• _Job A_:
According to the forum thread on handling hard deletes in dbt snapshots, which snapshot strategy is currently in use, and why?
• _Job B_:
Continue the forum thread on handling hard deletes in dbt snapshots, picking up after its final sentence.

• _Document extract_:
- - - - - - -

Handling hard-deletes from source tables in Snapshots

Hi all,

We’ve got a number of tables we’re snapshotting daily, but their source tables are hard deleted so these changes are never marked as expired in the snapshots. It’s not possible for us to change to soft deletes on the application side, so I’m trying to work out what the best approach is to work it out from dbt.

An initial assumption:
One assumption I’ve made is that an explicit is_deleted column which starts a new dbt_valid_from range:

id | price| quantity | is_deleted | dbt_valid_from | dbt_valid_to
1  | 100  | 500      | false      | 2020-01-01     | 2020-01-03
1  | 100  | 500      | true       | 2020-01-03     | null 

is better than just closing off dbt_valid_to:

id | price| quantity | dbt_valid_from  | dbt_valid_to
1  | 100  | 500      |  2020-01-01     | 2020-01-03

because I can’t think of a dbt-y way to update those records after the snapshot is taken (maybe a post-run-hook, but it feels fragile to not do everything inside of the one transaction.)

Finding the records
To get the missing records, I can select from the source table and then do an outer join on the most recent snapshot to find any additional rows:

  coalesce(src.id, snap.id) as id,
  coalesce(src.price, snap.price) as price,
  coalesce(src.quantity, snap.quantity) as quantity,
  coalesce(src.modifieddate, getdate()) as modifieddate,
  src.id is null as is_deleted
from {{source('sales', 'revenuedetails')}} as src
full outer join {{ref('sales__revenuedetails')}} as snap on src.id = snap.id 
  and snap.dbt_valid_to is null

Right now we’re using the timestamp strategy since we have a modification date column, however as far as I can tell I’d have to use getdate() for the deleted rows, meaning that every snapshot we take would create another row (for deleted records at least) and I’m effectively getting close to creating a SCD-4 history table.

The alternative is to move away from timestamps to the check strategy (excluding the modifieddate column) but this table easily has a dozen columns that need checked and that feels equally gross.

Three questions:

  • Am I correct that it’s better to add an is_deleted column over just updating the final dbt_valid_to column?
  • If so, are my only choices creating redundant rows for deleted records due to using getdate() as the modified date, or only having one row per “true” change but have to provide a very long check_cols argument?
  • If so, do you have a preference?

Thank you!


This is a great question and here’s the way we have gone about handling hard deletes:

  1. Make a table with the view of your data (ex. schema.current_table), but add a pre-hook that creates a table based on what is currently in prod (ex. CREATE OR REPLACE TABLE schema.previous_table AS SELECT * FROM schema.current_table). The table created via the pre-hook will help you identify deletes.

- - - - - - -

• _Record set_:
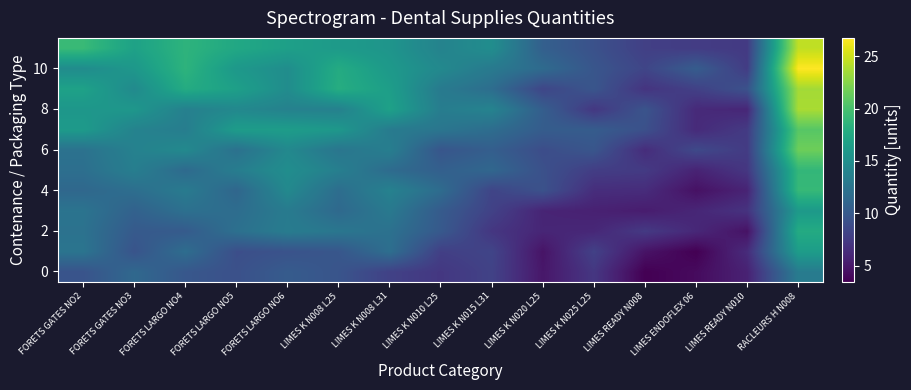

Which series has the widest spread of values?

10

- - - - - - -

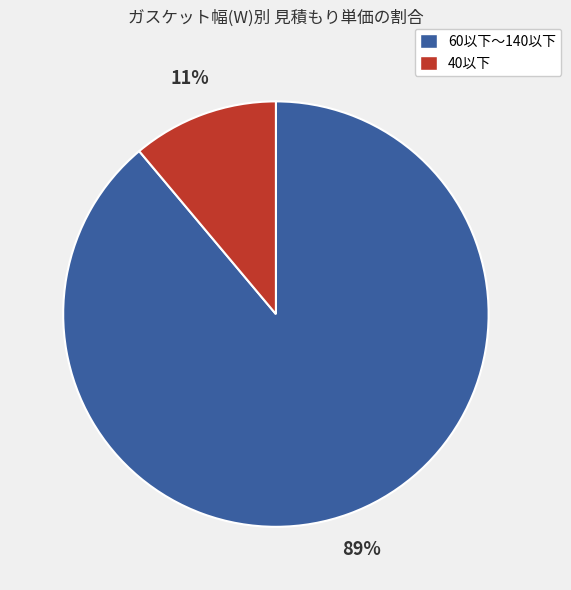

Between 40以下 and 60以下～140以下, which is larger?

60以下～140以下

- - - - - - -

• _Response box A_:
The timestamp strategy, because the tables have a modification date column.

• _Response box B_:
  2. Create a table that has the deleted records by using the MINUS operator (disclosure: I use Snowflake). The new table will be called something like schema.table_deleted_records.
  , column_b
FROM schema.table_previous

  , column_b
FROM schema.table_current
  1. Then in another table, union the data and add a column is_deleted (FALSE for current data, TRUE for deleted_records).
     , column_b
    , TRUE AS is_deleted
    FROM schema.previous_table
    INNER JOIN schema.table_deleted_records
       ON << unique key >>


     , column_b
     , FALSE AS is_deleted
    FROM schema.current_table
  1. Then, you will run your snapshots on the table created in Step 3 with the check strategy (we know that it is best to use a timestamp, so we do that elsewhere for tables that don’t have a hard delete).

This is just what has worked for us and is by no means the only way to go about it. For example, you could join based on the historical snapshot table as you mentioned. I think the is_deleted column is better than overwriting the dbt_valid_to column.


Thanks @ddaltonrtr, that’s really useful! We’re on Redshift which doesn’t look to support OR REPLACE so I think I’ll have to stick with joining back to the historical snapshot table, but it’s still great to know that I should stick with the check strategy and add an is_deleted column.

I quite like the idea of doing two SELECTs and then UNIONing them with a true/false for is_deleted, that might be a bit more elegant than having to COALESCE everything.

Hi - In Redshift, you could truncate the table first and then create the table if you wanted to follow this pattern. Otherwise, you could continue to join back onto the historical snapshot table.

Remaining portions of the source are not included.